Text block:
Conversational AI Skills

I first heard about this from Fjord Design & Innovation where they referred to some of these elements as a phenomena called face speed.

Face Speed is the cues and hints we pick up from gestures, facial expressions and lip activity.

By incorporating these elements in their roadmap, Jarvis is poised to become a true conversational agent, taking cues from the speaker’s appearance.

What makes this collaboration between NVIDA and Rasa so compelling is that it is the combination of two technological environments who needs each other as much as they compliment each other.

This is an avenue to speech enable a Rasa digital assistant.

Environment Setup

In the Medium article I wrote on getting started with your NVIDIA Riva environment you will find a step-by-step guide to setup a Virtual Machine Instance using AWS EC2. Cost is always a consideration if you are just experimenting, especially if you are charged in a weaker currency.

The EC2 instance can also be started and stopped in order to save on costs.

SSH Tunnels work wonders in accessing URL’s on the VM, latency is a problem when testing the conversational agent in voice.

Why Rasa?

Rasa is a complete chatbot framework solution for any implementation where the user input is not voice. Hence text input, which includes conversational components like buttons, links etc.

It needs to be noted that from a Conversational AI perspective Rasa has all the features and elements required.

Rasa Open Source architecture

Elements contributing to Rasa being a good option for the NVIDIA Riva environment:

  • Free to download and use.
  • Contained and complete chatbot framework.
  • Open architecture for integration.
  • Install anywhere.

The addition Rasa requires to be speech enabled are:

  • Automatic Speech Recognition (aka Speech-To-Text)
  • Speech Synthesis (aka Text-To-Speech)

I will be remiss not to mention that the NLP capability of Riva is significant and hence the two architectural approaches mentioned at the start. It need not be a choice between the NLU/P of Riva or Rasa. The two can be used in conjunction and complimenting each-other.

A Voicebot sequence of events with the Riva and Rasa functionality maximized.

The basic sequence of events her shows how the power of Riva NLP and Rasa’s NLU capability can be leveraged, especially for longer input.

One last thought on why Rasa, Rasa is currently the only industrial strength conversational framework which employs machine learning for their dialog management; what is currently in most cases a state machine on other systems.

Work to complete:
A: Decide whether each statement agrees with the text on Rasa and NVIDIA Riva. Answer yes or no for each and quote the words of the text that settle it. (i) Rasa is free to download and use. (ii) Once the EC2 instance is started, it cannot be stopped. (iii) Riva's NLU/P and Rasa's must be chosen between rather than used together.
B: Substitute "Riva" for "Jarvis" in the text on Rasa and NVIDIA Riva, and write out the passage starting at "Conversational AI Skills" and ending at "the speaker’s appearance.".
C: Resume the text on Rasa and NVIDIA Riva after its last sentence, and write a few more sentences in the same manner.

Data supplied:
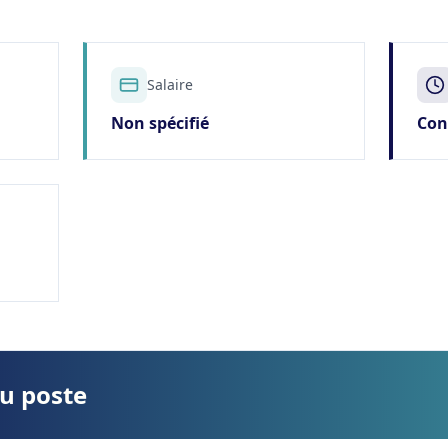
Salaire
Non spécifié
Con
du poste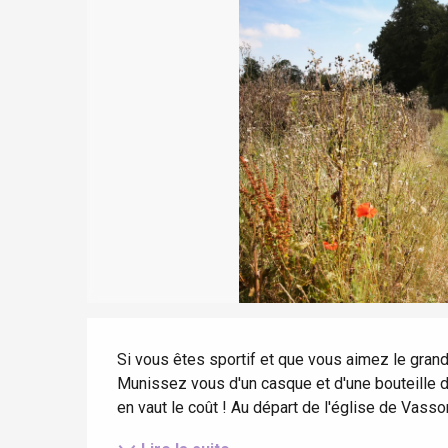
Séjours à vélo
Eu
Avec les enfants
Entre amis
Criel-sur-Mer
Blangy-s
Dieppe
Offranville
t-Valery-en-Caux
er
e
Neufchâtel-en-Bray
Description
Doudeville
Val-de-Scie
Si vous êtes sportif et que vous aimez le grand 
Munissez vous d'un casque et d'une bouteille d'
etot
en vaut le coût ! Au départ de l'église de Vasso
Forges-les-
Clères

Results of the exercise:
A:
(i) Yes: "Free to download and use."
(ii) No: "The EC2 instance can also be started and stopped in order to save on costs."
(iii) No: "It need not be a choice between the NLU/P of Riva or Rasa. The two can be used in conjunction and complimenting each-other."

B:
Conversational AI Skills

I first heard about this from Fjord Design & Innovation where they referred to some of these elements as a phenomena called face speed.

Face Speed is the cues and hints we pick up from gestures, facial expressions and lip activity.

By incorporating these elements in their roadmap, Riva is poised to become a true conversational agent, taking cues from the speaker’s appearance.

C:
With Rasa’s vision of deprecating intent classification and also the dialog (or bot script), the flexibility matches the vision of Riva.

Running The Demo

To run the demo and also validate your installation, follow the step-by-step instructions found here. There are two modes to run the conversational agent, one is with Rasa NLU, and the other with Riva NLP.

The conversational agent is served onhttps://0.0.0.0:5555/rivaWeatherand does look like a slimmed down version of what you see in the official demo videos.

The demo can handle small talk to some degree.

Weather API Integration example with NVIDIA Riva chat demo using Riva ASR, STT & Rasa NLU, State Management

To run the weather bot, be sure to add the Weather API key to your Riva configuration. I had trouble with the Rasa Weather action extracting the key, so I hard coded it in the action.

(rasa) root@156ggcbd3bg9:/workspace/samples/rasa-chatbot/rasa-weatherbot/actions# vim weather.py

You will also need to setup the network configuration for the demo to work. There are two locations in the code base that have to be configured for inter-service communication:

rasa-chatbot/rasa-weatherbot/endpoints.yml

and…

rasa-chatbot/config.py

Accessing the conversational agent via a browser on my machine is enabled with a SSH tunnel setup to port 5555 on the AMI.

Conclusion

NVIDIA Riva has an ambitious roadmap to become an imbedded voice assistant with speech and visual capabilities. Justice will not be done to the abilities of Riva via a medium like a phone call. But rather imbedded in an application on a phone, smart devices or smart home with audio and vision.

As mentioned, the Riva NLP callabilities are astute and the state management can be facilitated within Riva. Integration to existing text base digital assistants will stand Riva in good stead.